CARMEL, Calif. — As more and more automakers pledge to install Tesla’s North American Charging Standard (NACS) ports on their electric vehicles, Honda says that it, too, will hop on the bandwagon. Future EVs from Honda – as well as its luxury division, Acura – will have NACS charging setups, giving these cars access to Tesla’s huge network of Supercharger stations.
“It is quite important,” American Honda Motor Co. President and CEO Noriya Kaihara said in an interview Friday. “We also have to push NACS, as well. It is clear.”
As for when this will happen, Honda is currently at the mercy of General Motors. The Japanese automaker’s next two EVs – the Honda Prologue and Acura ZDX – use shared architecture with GM, leveraging The General’s excellent Ultium battery technology. The ZDX will launch first, and have the traditional CCS port that isn’t compatible with Tesla’s chargers, but it will switch to the NACS design in 2025 or 2026.
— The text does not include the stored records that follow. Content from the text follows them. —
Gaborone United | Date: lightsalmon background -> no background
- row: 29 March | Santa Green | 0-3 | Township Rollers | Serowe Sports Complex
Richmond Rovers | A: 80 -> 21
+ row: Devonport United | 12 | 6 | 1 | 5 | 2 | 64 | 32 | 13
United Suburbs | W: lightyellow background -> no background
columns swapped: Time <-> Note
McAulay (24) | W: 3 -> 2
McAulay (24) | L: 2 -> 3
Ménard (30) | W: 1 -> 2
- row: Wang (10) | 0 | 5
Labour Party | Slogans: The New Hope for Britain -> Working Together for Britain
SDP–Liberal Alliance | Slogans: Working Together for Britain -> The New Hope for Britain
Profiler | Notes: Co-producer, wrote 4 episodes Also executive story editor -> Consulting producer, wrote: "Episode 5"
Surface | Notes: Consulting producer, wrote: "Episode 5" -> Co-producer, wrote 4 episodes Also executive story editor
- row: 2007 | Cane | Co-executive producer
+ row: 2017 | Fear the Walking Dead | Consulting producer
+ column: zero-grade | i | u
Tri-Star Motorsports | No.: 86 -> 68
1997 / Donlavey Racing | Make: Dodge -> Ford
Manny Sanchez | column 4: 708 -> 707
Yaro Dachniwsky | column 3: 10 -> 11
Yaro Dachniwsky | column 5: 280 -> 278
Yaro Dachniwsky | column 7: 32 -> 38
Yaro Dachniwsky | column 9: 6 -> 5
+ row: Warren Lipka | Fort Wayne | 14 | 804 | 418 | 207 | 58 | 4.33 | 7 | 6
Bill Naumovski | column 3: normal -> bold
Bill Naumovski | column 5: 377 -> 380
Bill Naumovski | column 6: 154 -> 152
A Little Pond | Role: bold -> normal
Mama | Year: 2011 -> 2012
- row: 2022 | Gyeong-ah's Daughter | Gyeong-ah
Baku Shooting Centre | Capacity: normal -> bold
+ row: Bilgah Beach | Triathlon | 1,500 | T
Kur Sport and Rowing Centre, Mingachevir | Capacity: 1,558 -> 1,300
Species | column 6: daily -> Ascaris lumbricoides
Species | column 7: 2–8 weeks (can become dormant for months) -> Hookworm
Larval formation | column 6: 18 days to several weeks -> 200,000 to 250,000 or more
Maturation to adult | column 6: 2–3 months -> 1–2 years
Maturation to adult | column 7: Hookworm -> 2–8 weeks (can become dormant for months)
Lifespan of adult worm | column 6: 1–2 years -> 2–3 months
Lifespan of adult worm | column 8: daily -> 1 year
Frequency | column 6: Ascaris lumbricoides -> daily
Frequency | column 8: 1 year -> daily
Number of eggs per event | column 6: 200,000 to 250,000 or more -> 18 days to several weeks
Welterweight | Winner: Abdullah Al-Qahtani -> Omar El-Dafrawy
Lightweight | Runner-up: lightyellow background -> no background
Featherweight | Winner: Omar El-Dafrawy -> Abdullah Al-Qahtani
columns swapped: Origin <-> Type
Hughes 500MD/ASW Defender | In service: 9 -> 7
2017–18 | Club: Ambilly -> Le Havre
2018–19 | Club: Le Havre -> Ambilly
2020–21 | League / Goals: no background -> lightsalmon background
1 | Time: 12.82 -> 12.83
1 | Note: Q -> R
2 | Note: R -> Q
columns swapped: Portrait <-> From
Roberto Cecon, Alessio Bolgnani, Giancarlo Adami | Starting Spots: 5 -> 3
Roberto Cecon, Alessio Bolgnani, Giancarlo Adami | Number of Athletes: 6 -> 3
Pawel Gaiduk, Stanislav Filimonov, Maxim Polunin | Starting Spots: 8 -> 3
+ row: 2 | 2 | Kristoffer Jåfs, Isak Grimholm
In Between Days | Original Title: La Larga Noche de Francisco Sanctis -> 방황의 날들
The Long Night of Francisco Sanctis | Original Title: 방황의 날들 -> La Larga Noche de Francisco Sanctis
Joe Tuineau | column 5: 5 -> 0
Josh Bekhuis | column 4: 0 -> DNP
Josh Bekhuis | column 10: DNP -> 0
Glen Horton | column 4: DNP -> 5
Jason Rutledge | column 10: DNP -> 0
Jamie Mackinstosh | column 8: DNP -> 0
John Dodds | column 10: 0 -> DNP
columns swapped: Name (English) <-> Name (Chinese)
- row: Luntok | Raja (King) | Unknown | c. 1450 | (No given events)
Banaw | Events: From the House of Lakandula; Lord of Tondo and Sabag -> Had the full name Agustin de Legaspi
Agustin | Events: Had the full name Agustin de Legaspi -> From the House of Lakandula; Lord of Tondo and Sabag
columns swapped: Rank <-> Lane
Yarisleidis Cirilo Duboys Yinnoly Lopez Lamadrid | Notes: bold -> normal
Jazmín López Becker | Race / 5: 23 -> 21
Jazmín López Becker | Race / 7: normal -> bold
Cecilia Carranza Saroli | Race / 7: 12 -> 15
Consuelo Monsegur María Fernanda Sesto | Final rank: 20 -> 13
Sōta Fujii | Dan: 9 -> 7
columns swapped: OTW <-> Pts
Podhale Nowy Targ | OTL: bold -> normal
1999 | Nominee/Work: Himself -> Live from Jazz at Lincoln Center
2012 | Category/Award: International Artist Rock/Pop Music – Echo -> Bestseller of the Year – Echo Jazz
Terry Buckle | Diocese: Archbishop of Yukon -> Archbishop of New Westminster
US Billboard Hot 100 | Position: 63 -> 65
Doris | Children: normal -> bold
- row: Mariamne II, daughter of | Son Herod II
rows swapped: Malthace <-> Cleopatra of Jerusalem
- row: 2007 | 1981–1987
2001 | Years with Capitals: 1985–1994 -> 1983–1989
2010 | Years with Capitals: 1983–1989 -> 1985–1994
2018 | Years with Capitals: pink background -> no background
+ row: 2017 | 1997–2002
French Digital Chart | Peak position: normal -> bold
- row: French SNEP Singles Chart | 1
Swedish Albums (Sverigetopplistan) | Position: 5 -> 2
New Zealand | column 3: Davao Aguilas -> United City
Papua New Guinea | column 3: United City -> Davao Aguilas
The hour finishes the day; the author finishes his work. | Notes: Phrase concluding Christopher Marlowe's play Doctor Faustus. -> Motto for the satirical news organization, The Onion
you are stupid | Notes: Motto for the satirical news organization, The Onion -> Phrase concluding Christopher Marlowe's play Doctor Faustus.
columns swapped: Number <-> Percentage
“We clearly depend on GM,” Shinji Aoyama, Executive Vice President of Honda Motor Co., said during Friday’s interview. “Once they [switch to NACS], this will follow for ZDX, as well.”
Looking to the future, Honda is part of a joint venture with seven other global automakers that will see the installation of more than 30,000 EV fast-charging stations across the United States and Canada. The chargers are still in development, but Honda says the companies are all aligned on the core values that are needed to make this charging network successful.
“The software needs to be really reliable and really open infrastructure so it communicates with every OEM’s software,” Jay Joseph, American Honda’s Vice President of Sustainability and Business Development, said in Friday’s interview. “The hardware needs to be capable of the highest levels of charging. It needs to be secure, it needs to be reliable, it needs to be accessible.”
Joseph said the current public charging companies know and understand the shortcomings with their systems, and that Tesla’s Superchargers set an example of how to do chargers right.
“If you look at what’s so great about the Tesla Supercharger network, it’s the maintenance,” Joseph said. “They stay on top of it, they’ve got someone onsite monitoring the equipment, they’re monitoring it electronically and remotely, and they fix it – fast. That’s probably the most important thing.”
All the more reason for Honda – and other automakers – to switch to the NACS charging setup as quickly as possible.